◆ Your assignment ◆
In the data below, which lines hold the word "wrist"? Copy them.

————————

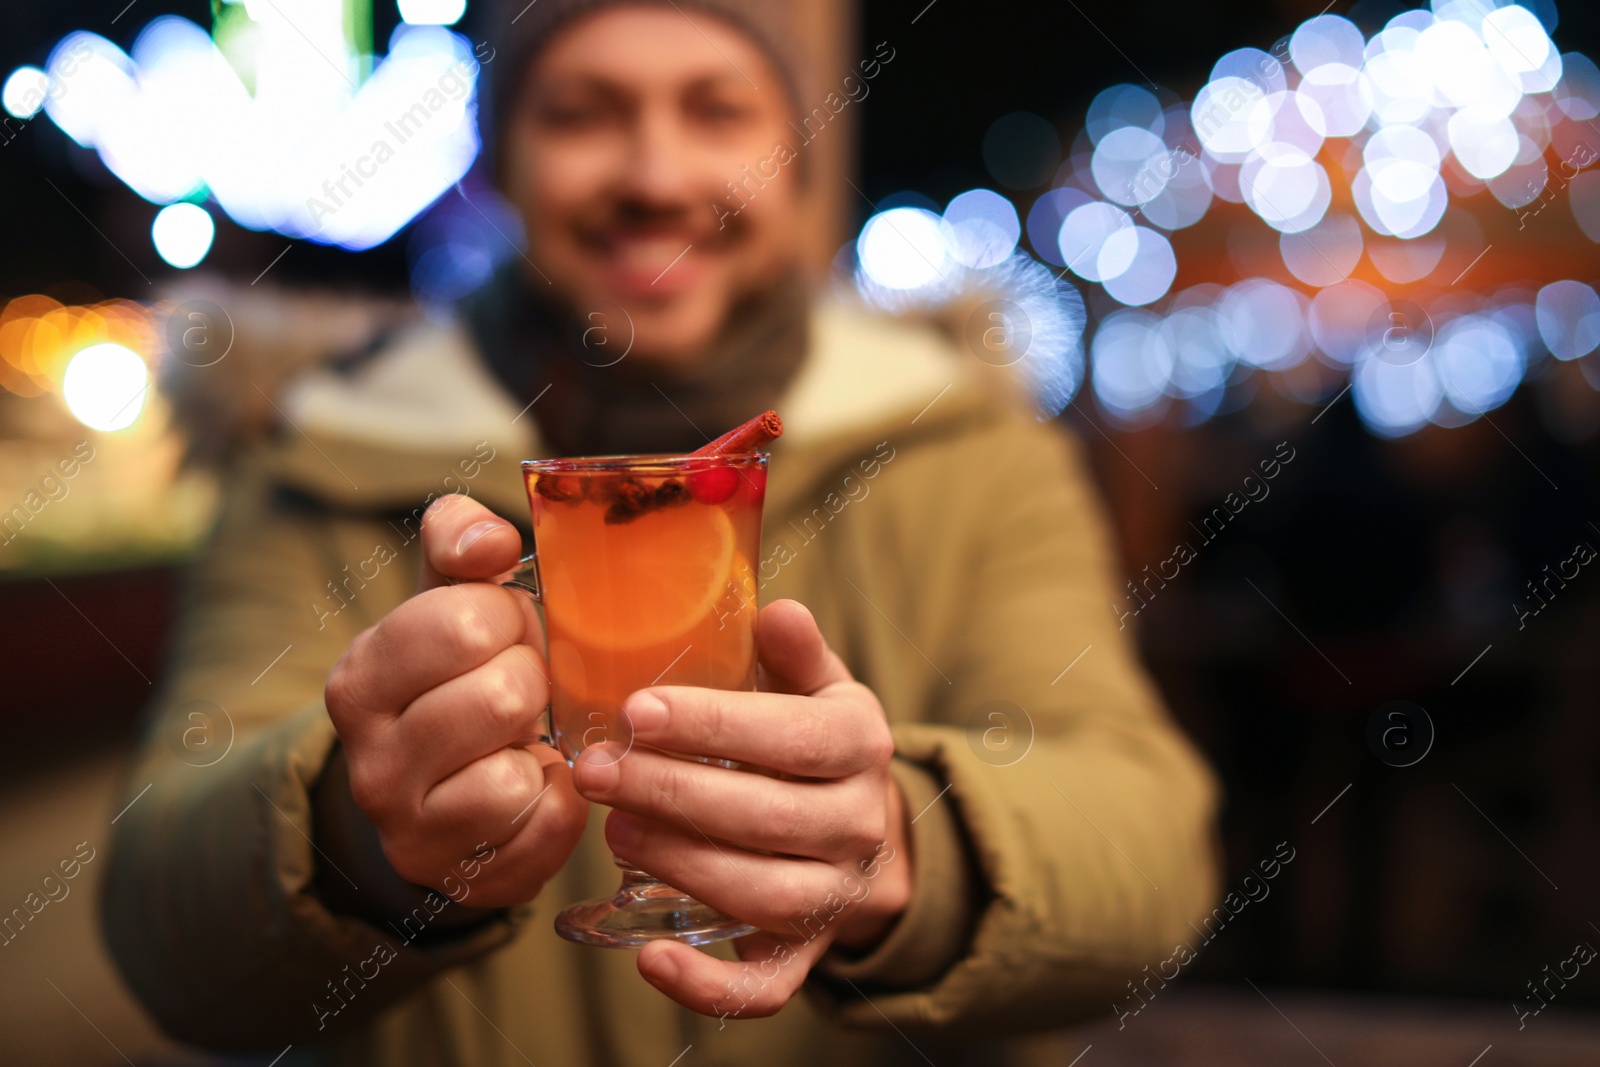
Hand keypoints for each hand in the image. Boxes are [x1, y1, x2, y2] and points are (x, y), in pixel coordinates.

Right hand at [324, 495, 586, 906]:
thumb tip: (489, 540)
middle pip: (504, 696)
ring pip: (516, 773)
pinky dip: (559, 799)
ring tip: (520, 741)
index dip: (510, 619)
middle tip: (522, 690)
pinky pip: (547, 824)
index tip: (504, 634)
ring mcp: (411, 830)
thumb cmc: (454, 676)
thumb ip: (458, 542)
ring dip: (541, 747)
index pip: (464, 621)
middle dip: (534, 682)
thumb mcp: (445, 598)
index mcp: (361, 679)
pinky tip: (534, 785)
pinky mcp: (464, 877)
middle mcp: (370, 761)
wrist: (433, 792)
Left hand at [571, 599, 912, 1018]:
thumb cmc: (812, 742)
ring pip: (763, 897)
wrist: (860, 825)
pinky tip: (648, 958)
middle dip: (672, 792)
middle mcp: (859, 826)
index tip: (638, 711)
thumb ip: (795, 654)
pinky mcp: (806, 953)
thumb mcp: (817, 688)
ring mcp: (835, 896)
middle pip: (767, 818)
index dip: (714, 726)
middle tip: (598, 770)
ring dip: (682, 866)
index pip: (794, 739)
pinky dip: (707, 987)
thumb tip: (778, 611)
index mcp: (861, 747)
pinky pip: (767, 989)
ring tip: (615, 832)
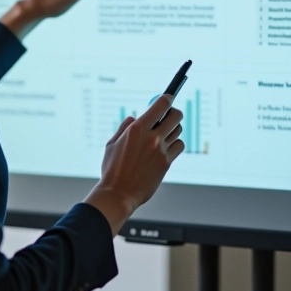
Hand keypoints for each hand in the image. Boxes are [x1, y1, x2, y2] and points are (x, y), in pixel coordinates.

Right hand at [84, 94, 184, 235]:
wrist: (118, 193)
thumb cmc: (112, 169)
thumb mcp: (112, 144)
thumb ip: (124, 128)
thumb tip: (134, 118)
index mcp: (137, 129)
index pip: (161, 105)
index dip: (166, 99)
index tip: (167, 97)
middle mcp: (152, 137)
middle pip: (176, 116)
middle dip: (174, 112)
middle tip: (168, 114)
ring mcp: (161, 150)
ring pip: (178, 131)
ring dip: (173, 128)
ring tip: (164, 132)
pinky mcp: (167, 163)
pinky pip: (178, 146)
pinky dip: (174, 144)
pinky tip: (166, 147)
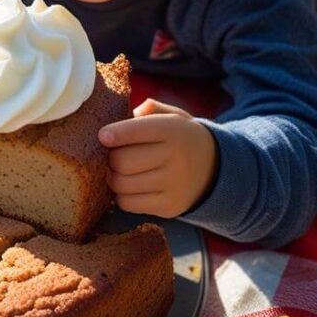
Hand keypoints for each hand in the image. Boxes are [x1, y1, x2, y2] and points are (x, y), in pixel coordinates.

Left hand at [98, 98, 218, 218]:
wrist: (213, 169)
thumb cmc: (179, 139)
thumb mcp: (172, 116)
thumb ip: (150, 109)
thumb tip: (131, 111)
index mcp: (173, 130)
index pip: (137, 130)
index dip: (114, 133)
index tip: (102, 136)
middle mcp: (175, 158)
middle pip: (121, 161)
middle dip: (110, 157)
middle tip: (112, 155)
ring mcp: (173, 185)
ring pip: (121, 184)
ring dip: (112, 177)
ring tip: (119, 170)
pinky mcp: (168, 206)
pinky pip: (127, 203)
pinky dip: (122, 194)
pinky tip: (130, 186)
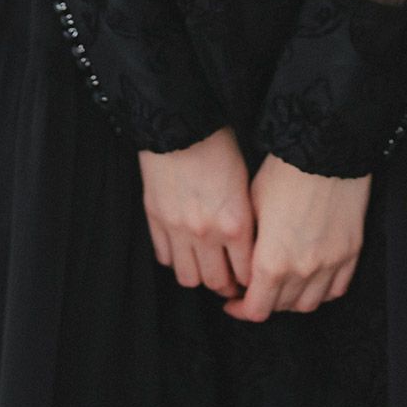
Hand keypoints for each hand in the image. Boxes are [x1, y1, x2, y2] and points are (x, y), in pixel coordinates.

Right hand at [138, 125, 254, 298]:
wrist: (181, 122)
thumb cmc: (219, 146)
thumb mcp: (246, 183)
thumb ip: (246, 220)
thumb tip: (250, 247)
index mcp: (236, 223)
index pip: (246, 274)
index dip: (250, 281)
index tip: (250, 278)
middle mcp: (206, 233)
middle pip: (215, 282)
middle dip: (224, 284)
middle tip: (228, 276)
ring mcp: (177, 229)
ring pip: (187, 277)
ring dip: (197, 274)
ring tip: (204, 264)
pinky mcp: (155, 220)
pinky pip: (164, 257)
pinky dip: (174, 257)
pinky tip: (182, 246)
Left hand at [218, 152, 370, 321]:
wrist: (325, 150)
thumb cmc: (283, 172)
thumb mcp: (252, 207)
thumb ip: (248, 247)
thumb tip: (244, 268)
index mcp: (272, 262)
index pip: (256, 309)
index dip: (241, 309)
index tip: (234, 301)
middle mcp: (302, 270)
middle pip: (281, 307)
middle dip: (264, 301)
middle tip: (256, 288)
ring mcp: (330, 264)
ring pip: (309, 303)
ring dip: (292, 300)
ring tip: (282, 285)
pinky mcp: (351, 253)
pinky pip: (336, 289)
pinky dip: (321, 290)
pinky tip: (310, 279)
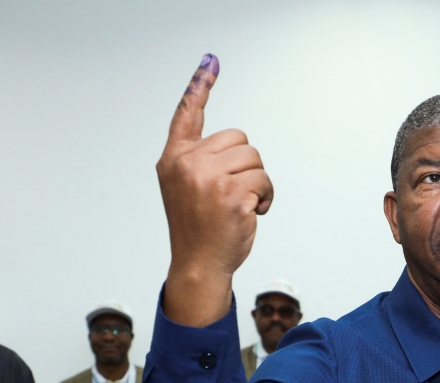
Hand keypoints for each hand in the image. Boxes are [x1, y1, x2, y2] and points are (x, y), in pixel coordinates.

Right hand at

————————

◆ Exercise result ◆
wrist: (433, 792)
wrist: (860, 825)
wrist: (118, 193)
wrist: (213, 169)
wrist: (181, 122)
wrist: (325, 150)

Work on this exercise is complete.